Aila’s children promised to go along with the dead-nude-into-Fujis idea, but in the end they decided to cremate her anyway. Cremation simply seemed the faster and cleaner choice. And Aila’s senior living community was a bit of a one-stop shop. In the final years of Aila’s life, she was moved from one ward to the next, independent living to partial care, partial care to the Alzheimer’s bunkers. From all her apartment windows she could see the tall black concrete tower, the community’s cremation chamber. The air always smelled faintly like a holiday barbecue.
On the afternoon of Aila’s death, her children had not checked the box asking if they wanted their mother’s “complete” remains. They did not understand this meant with or without the bone fragments that survived incineration. They were given the boneless remains, and they placed them inside an ornate cinerary urn. They had felt a little bad about cremating against their mother’s wishes, and so they sprung for the most expensive cinerary urn they could find on Etsy. It was about a four-hundred-dollar purchase, including the discount code for free shipping. The cinerary urn was placed upon a glass shelf in a curio cabinet beside an oil painting of an apple orchard. Aila’s son had done the painting himself, and it was very poor.

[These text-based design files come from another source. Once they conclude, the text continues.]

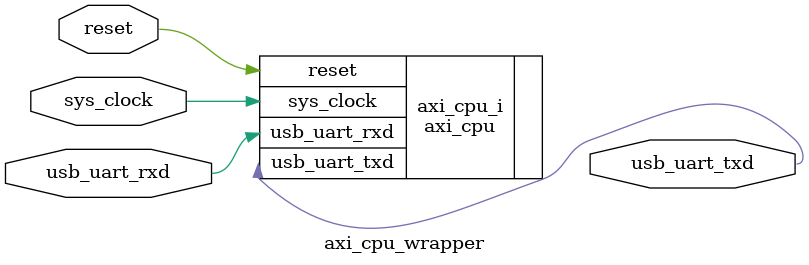
<source format=v>
`timescale 1 ps / 1 ps

module axi_cpu_wrapper
   (reset,
    sys_clock,
    usb_uart_rxd,
    usb_uart_txd);
  input reset;
  input sys_clock;
  input usb_uart_rxd;
  output usb_uart_txd;

  wire reset;
  wire sys_clock;
  wire usb_uart_rxd;
  wire usb_uart_txd;

  axi_cpu axi_cpu_i
       (.reset(reset),
        .sys_clock(sys_clock),
        .usb_uart_rxd(usb_uart_rxd),
        .usb_uart_txd(usb_uart_txd));
endmodule

</source>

Many years later, the curio cabinet and the painting and Aila were sold as a single item in an estate sale. The buyer was Reyansh Roshan, the great-grandson of Ranjit Roshan. Good old bones on this cabinet, he thought, patting it lovingly. Reyansh really hated the apple orchard painting though, and he placed it atop the trash bins with a FREE sign taped upon it. He presumed the cinerary urn was decorative pottery, and so he kept Aila there inside.